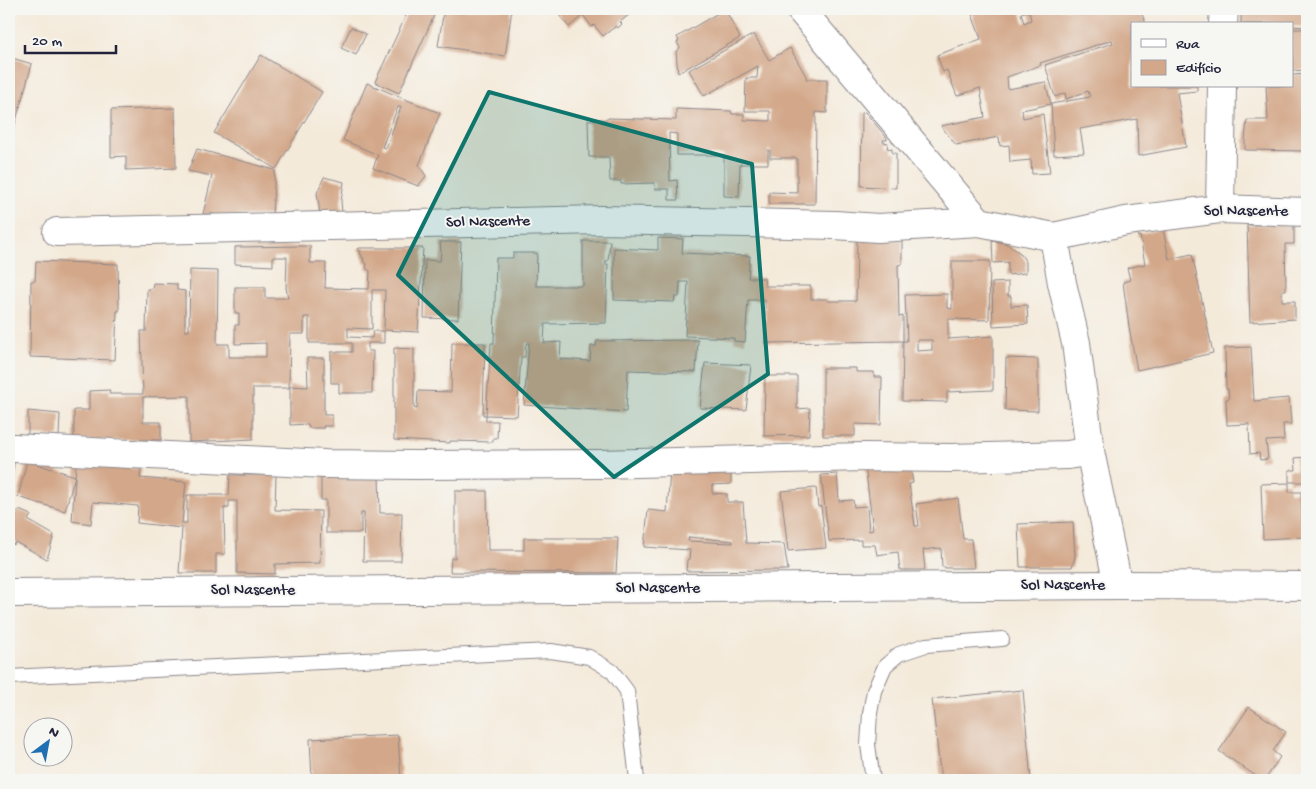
<svg xmlns="http://www.w3.org/2000/svg" width="1316" height="789" viewBox="0 0 1316 789" font-family="'Gochi Hand',sans-serif">
  <rect width="100%" height="100%" fill="#f6f6f2"/>
  <filter id="ink" filterUnits="userSpaceOnUse"><feTurbulence type="fractalNoise" baseFrequency=".02" numOctaves="2"/><feDisplacementMap in="SourceGraphic" scale="10" xChannelSelector="R" yChannelSelector="G"/><feConvolveMatrix kernelMatrix="1 2 1 2 8 2 1 2 1" color-interpolation-filters="sRGB"/></filter>
  <filter id="wash" filterUnits="userSpaceOnUse"><feTurbulence type="fractalNoise" baseFrequency=".0096" numOctaves="4" result="noise"/><feDisplacementMap in="SourceGraphic" scale="20" xChannelSelector="R" yChannelSelector="G"/><feGaussianBlur stdDeviation="1.12" result="paint"/><feColorMatrix in="noise" values="0 0 0 0 0 0 0 0 0 0 0 0 0 0 0 0 0 1.4 0 .05"/><feComposite in="paint" operator="in"/></filter>
  <g filter="url(#wash)">
    <rect width="100%" height="100%" fill="#f4eada"/>
    <g id="blocks">
      <g fill="#d3a789" fill-rule="evenodd">
        <polygon points="409,9 437,9 399,93 375,82"/>
        <polygon points="444,9 512,9 505,56 438,46"/>
        <polygon points="554,9 636,9 620,22 622,24 618,28 616,26 603,36 594,25 592,27 583,15 569,27"/>
        <polygon points="725,9 740,38 678,73 676,51 680,48 677,42 679,41 677,37"/>
        <path d="M970,9H1140L1146,24H1132V86H1197V91L1177,93L1186,147L1138,156L1137,119L1080,129L1084,153L1054,155L1051,104L1090,97L1088,91L1066,99L1065,93L1055,97L1045,65L1113,43L1112,40L1040,63L1041,65L1007,77L1008,89L1045,82L1051,104L1022,110L1023,118L1043,114L1050,173L1032,174L1031,160L1010,162L1009,145L1000,146L999,137L956,145L941,126L985,117L980,88L957,96L947,70L943,72L937,55L981,39ZM1029,11L1031,20L1024,23L1021,13Z"/>
        <polygon points="1241,9 1306,9 1305,27 1292,26 1292,24 1241,24"/>
        <polygon points="351,27 366,34 356,55 341,48"/>
        <polygon points="1292,29 1307,29 1307,70 1292,71"/>
        <polygon points="754,34 769,60 790,48 806,76 806,79 827,79 827,113 816,112 815,204 769,204 769,192 797,193 797,158 770,158 770,150 768,150 768,164 740,164 739,197 724,196 724,155 677,155 677,134 669,133 670,181 677,180 678,200 669,200 669,189 655,189 654,183 621,184 621,181 610,181 609,157 589,157 588,120 608,119 608,118 676,120 676,109 731,111 732,114 744,114 744,120 770,121 770,111 745,111 746,78 757,78 758,66 704,96 689,70"/>
        <polygon points="261,55 322,92 276,169 214,133"/>
        <polygon points="9,57 32,64 9,145"/>
        <polygon points="1307,74 1307,194 1304,193 1304,151 1245,150 1245,140 1247,120 1268,120 1266,86 1292,86 1292,75"/>
        <path d="M367,83L402,98L440,113L419,165L426,176L418,186L373,168L378,155L343,140ZM398,107H401L386,148L382,147Z"/>
        <polygon points="175,108 176,168 126,170 126,156 111,157 111,110"/>
        <polygon points="865,112 887,138 887,140 883,140 883,142 888,143 887,148 892,149 892,153 896,153 896,188 861,186 862,113"/>
        <polygon points="197,149 275,170 272,215 215,216 215,214 203,214 212,176 188,171"/>
        <polygon points="324,177 344,182 341,201 342,212 320,213 317,193"/>
        <polygon points="1247,225 1294,225 1294,244 1285,244 1286,290 1282,290 1282,301 1295,301 1295,319 1250,322"/>
        <polygon points="1163,229 1169,259 1192,254 1213,353 1137,370 1129,327 1123,282 1130,280 1127,268 1145,264 1140,236 1138,237 1137,234"/>
        <polygon points="658,238 683,239 682,253 750,256 748,278 764,278 765,286 811,286 811,299 827,299 828,301 856,301 857,240 902,240 902,264 898,265 899,317 903,316 903,341 765,343 765,300 748,300 745,342 734,341 734,338 685,336 688,282 680,282 679,297 675,297 674,302 614,300 614,248 658,250"/>
        <polygon points="992,240 1007,244 1020,253 1026,262 1026,273 1008,275 1008,262 993,263"/>
        <polygon points="583,241 610,241 608,261 605,261 606,264 608,264 606,323 545,324 544,343 561,342 560,359 590,361 591,346 596,346 597,341 698,340 696,372 628,370 626,412 524,405 529,343 526,343 525,357 521,357 517,416 486,415 491,343 494,343 496,258 513,258 513,253 537,253 536,286 583,286"/>
        <polygon points="440,242 461,242 458,319 424,318 425,260 440,261 441,252"/>
        <polygon points="310,246 310,263 326,263 325,288 369,289 370,271 366,268 367,264 363,261 364,258 362,258 362,255 360,254 361,251 358,251 359,248 423,248 418,332 384,330 385,290 372,290 372,329 348,328 348,337 372,338 373,331 384,331 384,343 368,343 368,351 373,351 372,393 339,393 339,383 331,383 331,352 352,352 352,343 309,343 309,317 304,317 304,334 290,334 289,388 253,388 253,439 189,442 189,396 143,397 143,422 161,422 161,440 74,440 74,410 89,410 89,391 110,390 109,394 143,394 141,331 146,331 147,289 152,289 153,283 177,284 177,290 185,291 185,331 189,331 190,270 218,271 217,344 229,344 229,357 266,357 266,343 235,344 235,325 239,325 239,313 235,313 235,287 265,287 265,298 288,298 286,288 287,257 273,257 273,266 235,264 235,247"/>
        <polygon points="36,261 118,264 119,311 117,311 115,360 30,357 31,281 35,281"/>
        <path d="M952,261H990L989,320L948,319V339L993,336V390L947,392V402L902,401L903,341H907L905,295L947,294V308L952,309ZM917,340H932V350L917,351Z"/>
        <polygon points="1008,282 1008,296 1011,296 1011,306 1027,305 1028,324 993,326 992,283"/>
        <polygon points="452,343 485,343 483,415 486,415 486,421 498,421 497,438 493,438 493,442 450,441 450,443 394,440 394,348 414,349 414,408 417,409 418,391 451,392"/>
        <polygon points="1251,347 1254,401 1289,398 1291,424 1283,424 1284,440 1266,441 1268,459 1260,460 1259,453 1250,454 1249,424 1227,425 1226,399 1229,399 1228,389 1226,389 1225,348"/>
        <polygon points="307,358 324,358 324,415 332,415 332,426 323,426 324,428 309,428 308,424 290,425 290,386 308,387"/>
        <polygon points="1006,358 1038,359 1038,411 1005,410"/>
        <polygon points="705,363 751,365 746,410 700,408"/>
        <polygon points="823,368 856,368 856,372 874,372 874,377 882,377 881,425 855,424 855,436 823,436"/>
        <polygon points="765,376 797,376 797,409 810,408 809,435 764,436"/>
        <polygon points="28,411 60,414 59,436 28,435"/>
        <polygon points="9,456 15,458 10,488 9,488"/>
        <polygon points="1307,457 1307,490 1305,490 1305,482 1289,482 1289,470 1296,470 1295,458"/>
        <polygon points="27,461 75,476 65,511 18,497"/>
        <polygon points="76,464 141,469 140,478 186,482 182,523 187,523 187,495 229,495 230,475 276,475 275,510 321,511 320,563 275,564 275,574 237,573 237,501 229,501 229,508 224,508 225,554 216,554 216,573 179,573 182,528 137,523 138,506 93,502 91,524 72,521"/>
        <polygon points="865,465 910,465 913,483 909,484 915,526 919,526 916,504 958,498 963,539 971,539 974,568 945,568 945,567 942,567 941,548 923,550 925,570 900,570 898,552 877,555 875,545 861,545 861,540 829,541 821,475 837,474 839,501 853,500 854,507 867,506 869,531 873,530"/>
        <path d="M731,469V484L712,485V493L727,494V502H743L746,543L784,544L788,570L686,571L687,560L689,559L690,550L644,547L648,510L667,512L670,471ZM689,537L733,541V543L688,541Z"/>
        <polygon points="321,474 379,476 380,513 402,513 401,561 363,561 364,513 361,513 361,533 326,533 326,500 321,500"/>
        <polygon points="1289,483 1289,492 1301,492 1303,537 1263,539 1261,484"/>
        <polygon points="816,488 818,507 821,506 826,548 788,551 781,491"/>
        <polygon points="455,491 487,491 488,550 524,550 524,538 618,538 616,573 450,572 451,558 455,558"/>
        <polygon points="19,510 31,515 28,520 54,535 47,559 15,542 14,545 9,541 9,522 13,513 18,512"/>
        <polygon points="1073,522 1075,557 1072,567 1020,567 1018,524"/>
        <polygon points="1023,690 1031,780 941,780 932,699"/>
        <polygon points="1249,707 1286,732 1273,751 1280,757 1265,780 1262,780 1219,751"/>
        <polygon points="398,735 401,780 312,780 310,739"/>
        <polygon points="1192,774 1202,780 1188,780"/>
      </g>
    </g>
  </g>
  <g filter="url(#ink)">
    <use href="#blocks" fill-opacity="0" stroke="#8b868a" stroke-width="1"/>
    <g fill="none" stroke-linecap="round" stroke-linejoin="round">
      <g stroke="#8b868a" stroke-width="16">
        <g id="lane">
          <polyline points="9,677 551,651 589,657 612,671 627,691 637,780"/>
          <polyline points="873,780 868,745 870,713 874,691 885,666 899,654 926,645 1002,639"/>
        </g>
      </g>
      <g stroke="#8b868a" stroke-width="30">
        <g id="street">
          <polyline points="800,9 979,222"/>
          <polyline points="1223,24 1224,9"/>
          <polyline points="1220,209 1222,86"/>
          <polyline points="57,232 601,220 835,225 878,228 979,222 1054,237 1126,221 1220,209 1307,212"/>
          <polyline points="1054,237 1062,283 1076,343 1090,451 1118,585"/>
          <polyline points="14,448 325,464 414,465 600,464 864,457 951,458 1068,455 1090,451"/>
          <polyline points="9,593 1118,585 1307,586"/>
        </g>
      </g>
      <use href="#lane" stroke="#fff" stroke-width="14"/>
      <use href="#street" stroke="#fff" stroke-width="28"/>
    </g>
  </g>
  <path fill="#0f766e" fill-opacity="0.2" stroke="#0f766e" stroke-width="4" stroke-linejoin="round" d="M489,92L752,164L768,374L614,477L398,275Z"/>
  <g text-anchor="middle" dominant-baseline="central" stroke-width="4" stroke-linejoin="round" paint-order="stroke">
    <g font-size="16" fill="#22223b" stroke="#f6f6f2">
      <text x="1246" y="212">Sol Nascente</text>
      <text transform="translate(488 223) rotate(-1)">Sol Nascente</text>
      <text x="1063" y="586">Sol Nascente</text>
      <text x="658" y="589">Sol Nascente</text>
      <text x="253" y="591">Sol Nascente</text>
    </g>
  </g>
  <rect width="1316" height="789" fill="none" stroke="#f6f6f2" stroke-width="30"/>
  <rect x="1131" y="22" width="162" height="65" fill="#f6f6f2" stroke="#a1a1a9"/>
  <rect x="1141" y="39" width="25" height="8" fill="#ffffff" stroke="#a1a1a9"/>
  <text x="1176" y="48" font-size="15" fill="#22223b">Rua</text>
  <rect x="1141" y="60" width="25" height="15" fill="#d3a789" stroke="#a1a1a9"/>
  <text x="1176" y="72" font-size="15" fill="#22223b">Edifício</text>
  <g transform="translate(48 742) rotate(32)"><circle r="24" fill="#f6f6f2" stroke="#a1a1a9"/>
  <path d="M0-4L9 19L0 12L-9 19Z" fill="#1f6fb2"/>
  <text y="-8" font-size="14" font-weight="bold" text-anchor="middle" fill="#22223b">N</text>
  </g>
  <path d="M25 45v8h91v-8" fill="none" stroke="#22223b" stroke-width="2.5"/>
  <text x="32" y="45" font-size="15" fill="#22223b" stroke="#f6f6f2" stroke-width="4" paint-order="stroke">20 m</text>
</svg>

____

* EXERCISE OBJECTIVE *
Output the material above exactly, but only from the line that carries "868,745 870,713 874,691" through the line that carries "601,220 835,225 878,228".

* WRITTEN SOLUTION *
          <polyline points="873,780 868,745 870,713 874,691 885,666 899,654 926,645 1002,639"/>
        </g>
      </g>
      <g stroke="#8b868a" stroke-width="30">
        <g id="street">
          <polyline points="800,9 979,222"/>
          <polyline points="1223,24 1224,9"/>
          <polyline points="1220,209 1222,86"/>
          <polyline points="57,232 601,220 835,225 878,228 979,222 1054,237 1126,221 1220,209 1307,212"/>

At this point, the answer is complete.